▶ Work instructions
Whenever a picture appears, leave it out while repeating all the other data exactly.

▶ Records excerpted from a collection
::::::::

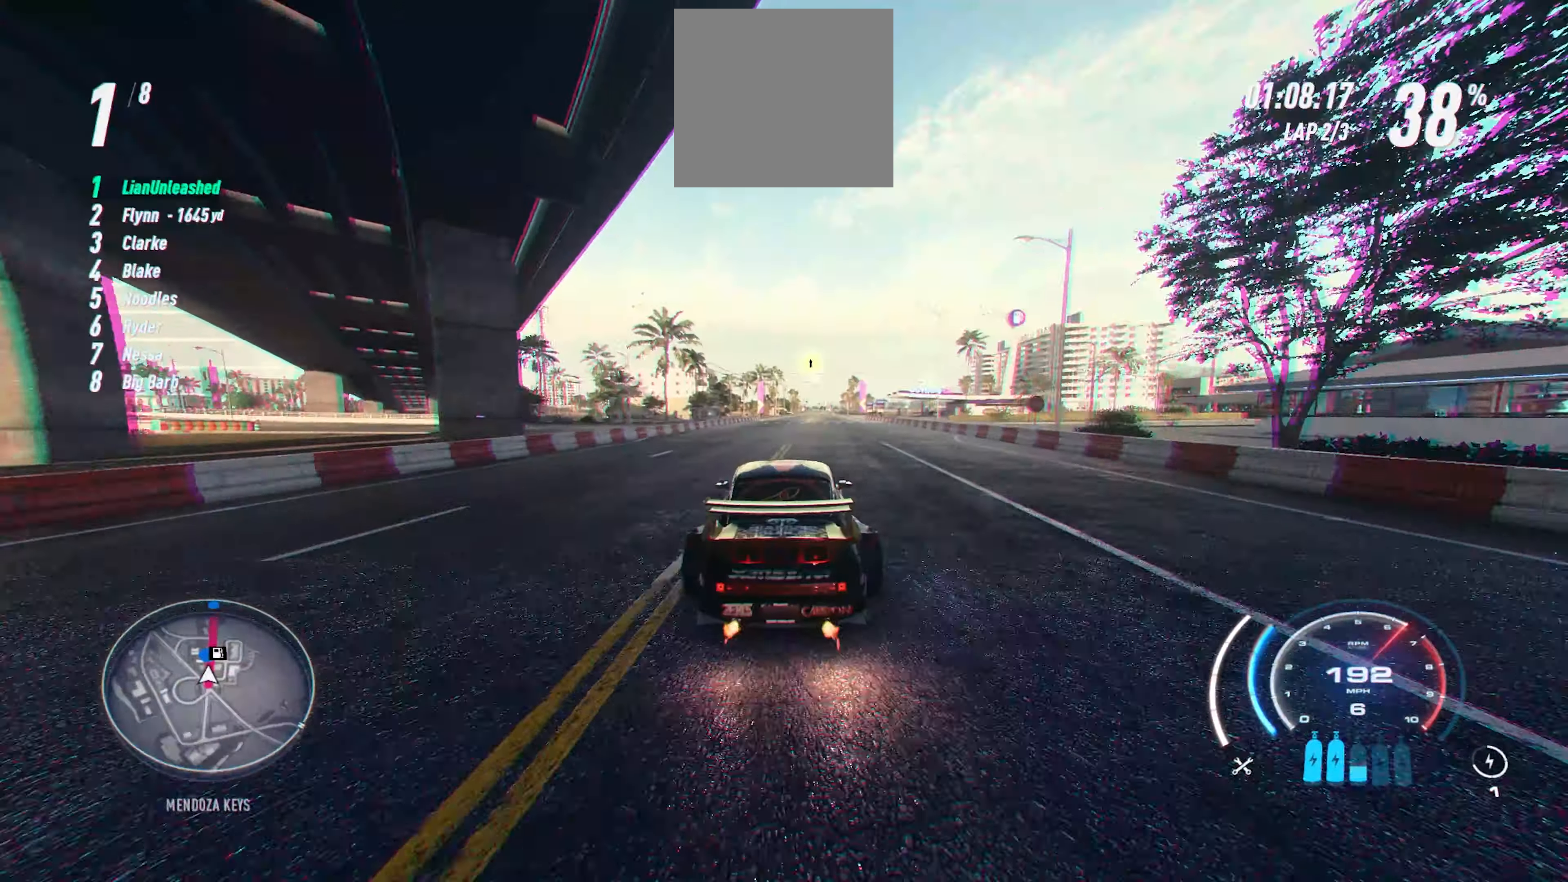
{"buttons": ["R2"], "left_stick": "up", "events": []}
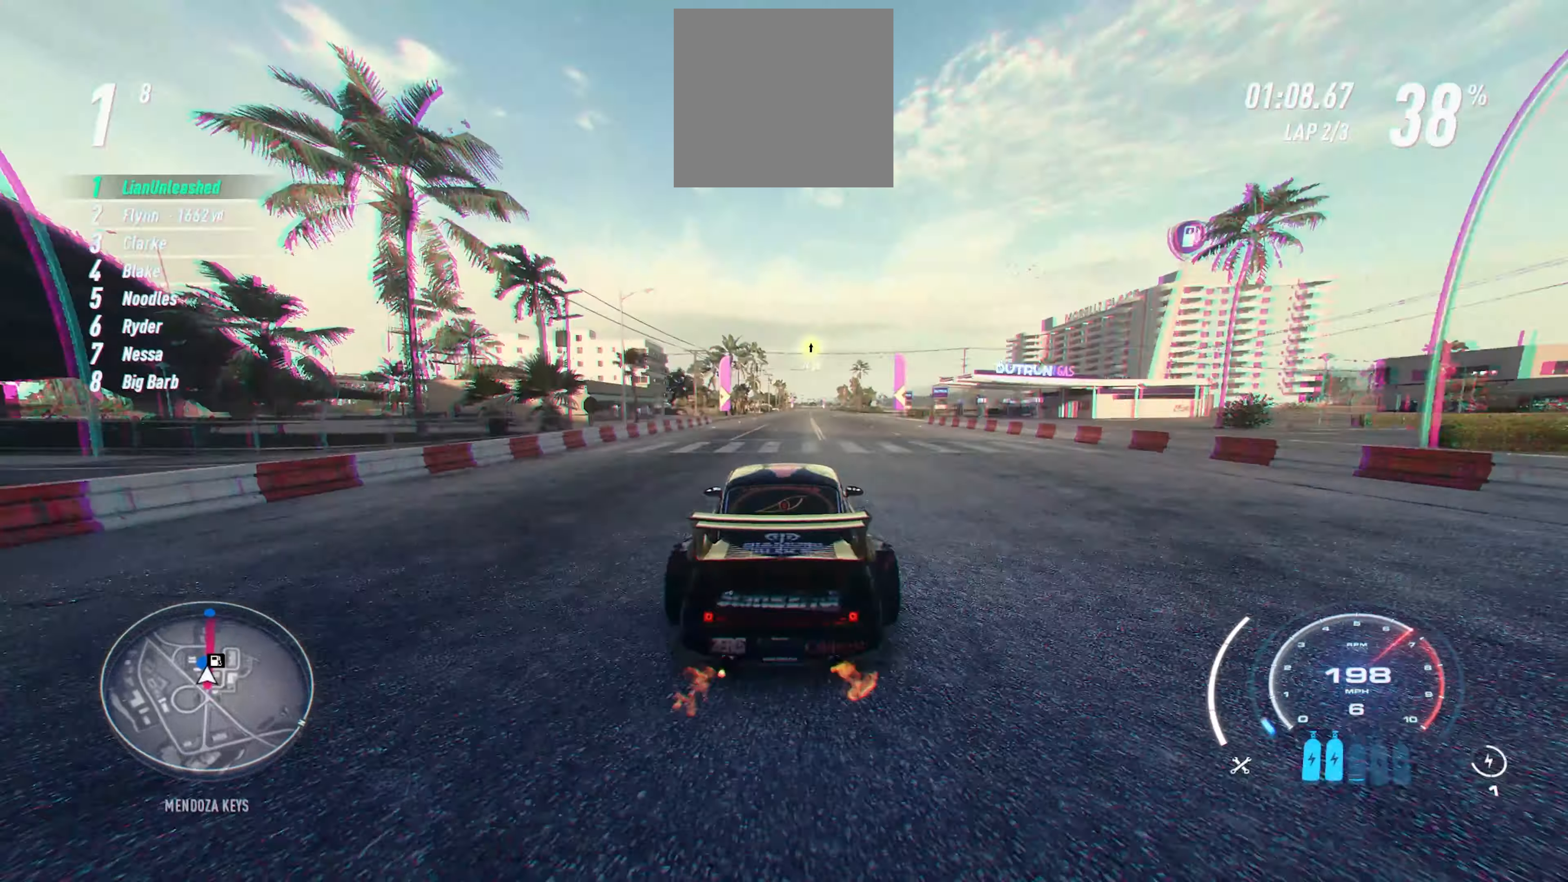
{"buttons": ["R2"], "left_stick": "up", "events": []}
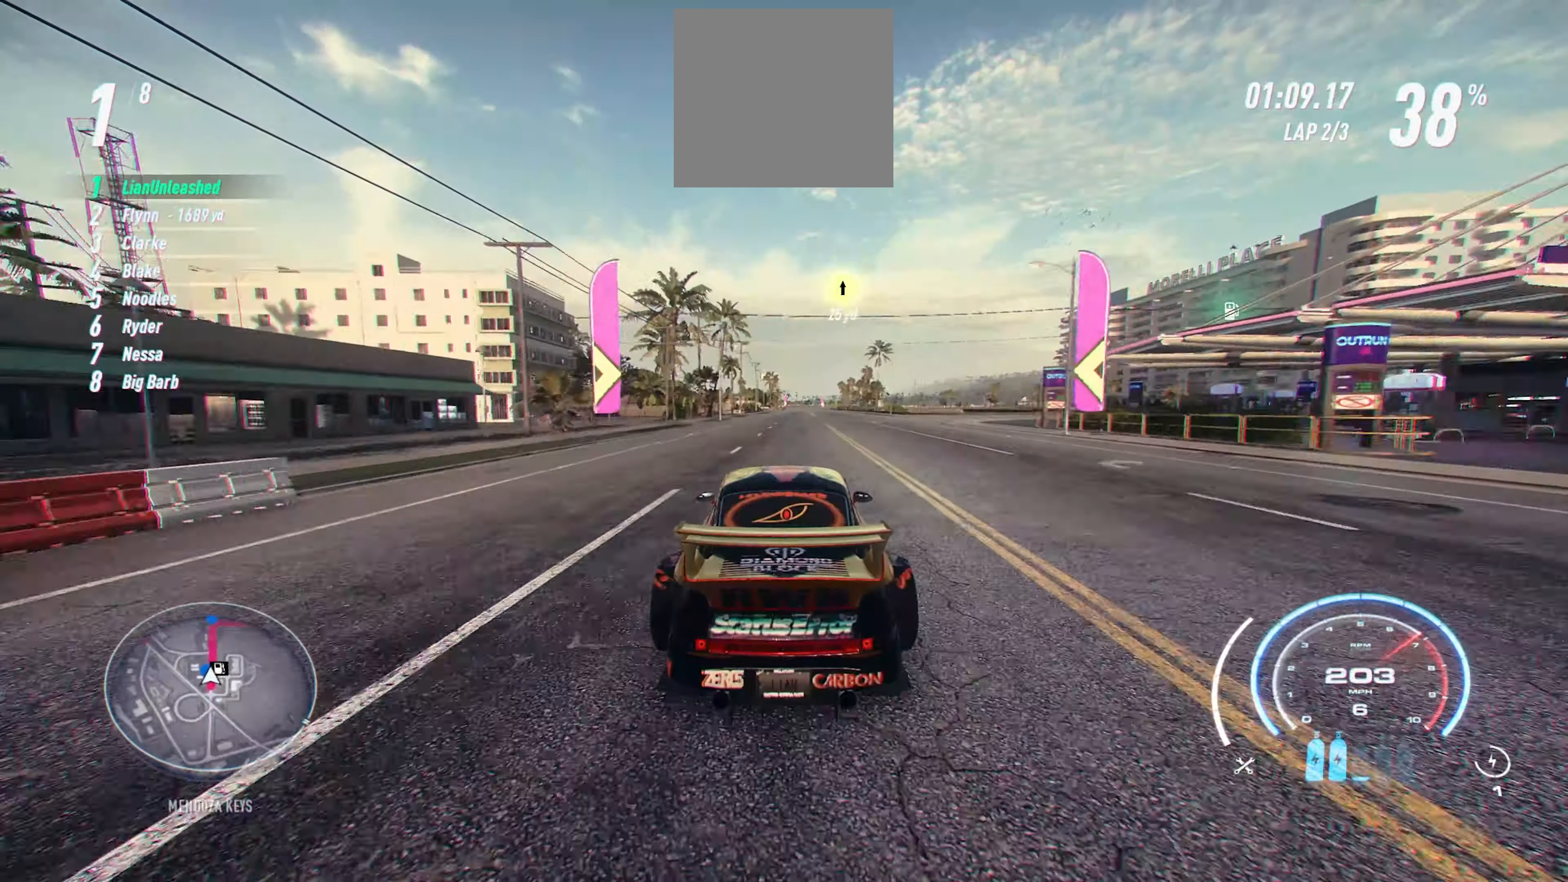
{"buttons": ["R2"], "left_stick": "up", "events": []}
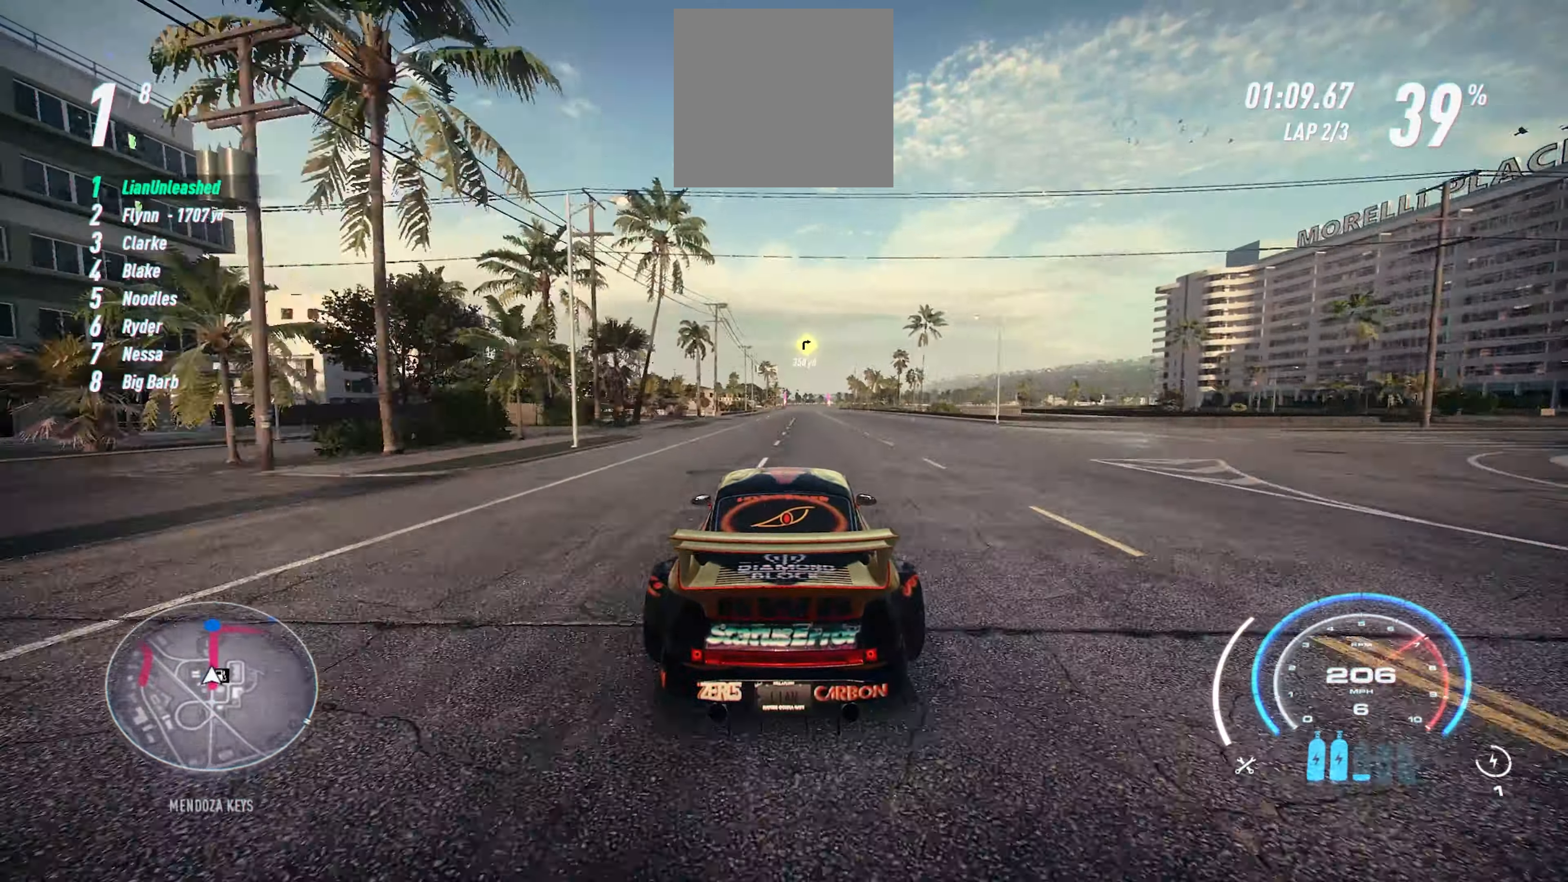
{"buttons": ["R2"], "left_stick": "up", "events": []}
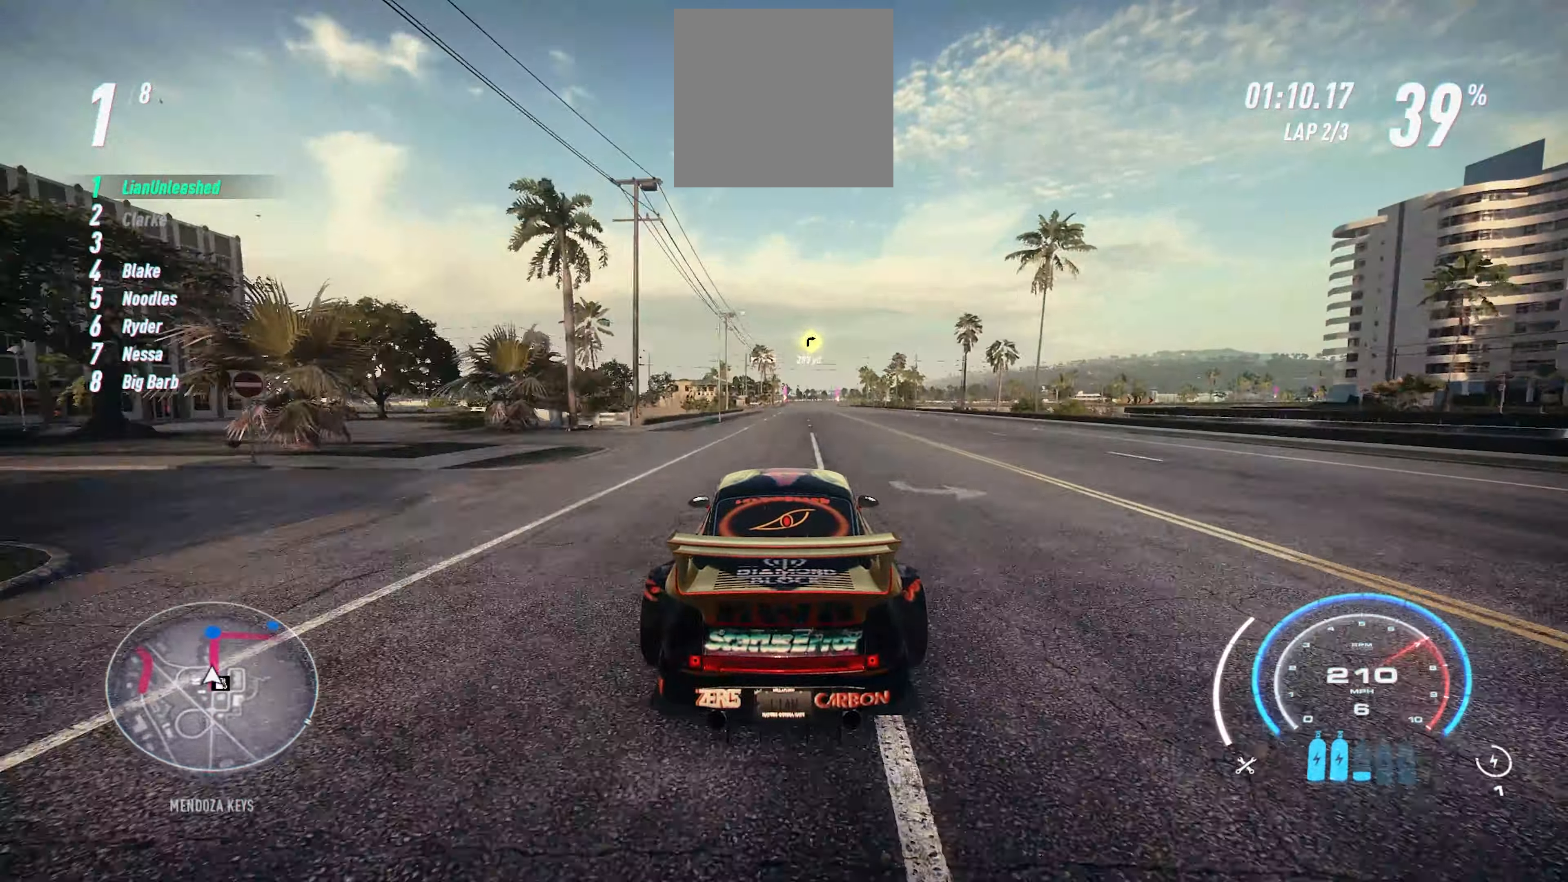
{"buttons": ["R2"], "left_stick": "up", "events": [[183, "R1", "down"], [283, "R1", "up"]]}
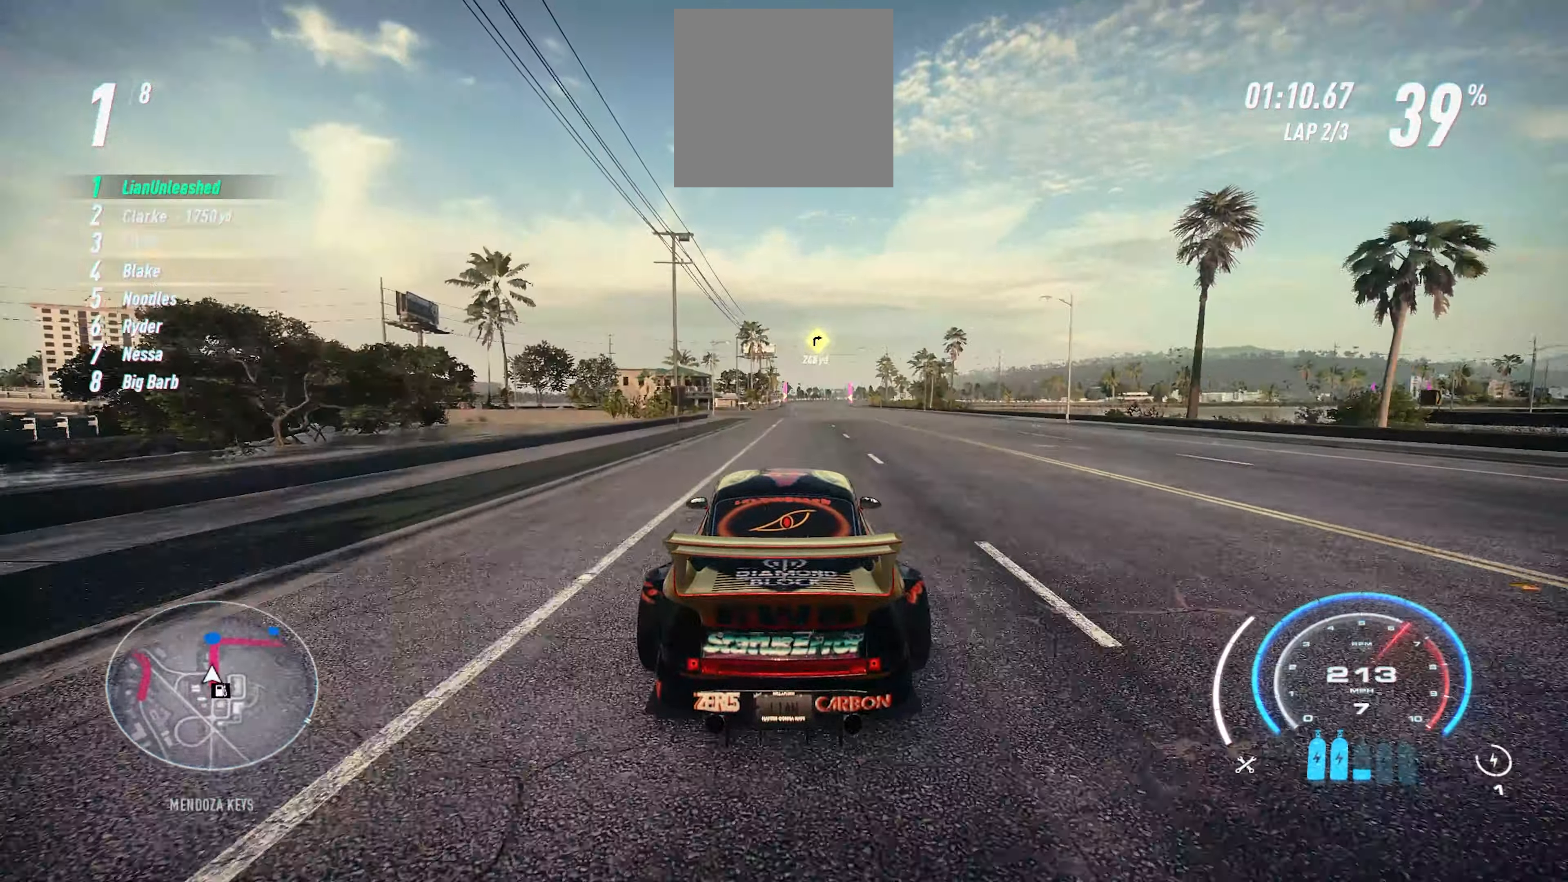
{"buttons": ["R2"], "left_stick": "up", "events": []}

::::::::

▶ Reply to the exercise
{"buttons": ["R2"], "left_stick": "up", "events": []}
{"buttons": ["R2"], "left_stick": "up", "events": []}
{"buttons": ["R2"], "left_stick": "up", "events": []}
{"buttons": ["R2"], "left_stick": "up", "events": []}
{"buttons": ["R2"], "left_stick": "up", "events": [[183, "R1", "down"], [283, "R1", "up"]]}
{"buttons": ["R2"], "left_stick": "up", "events": []}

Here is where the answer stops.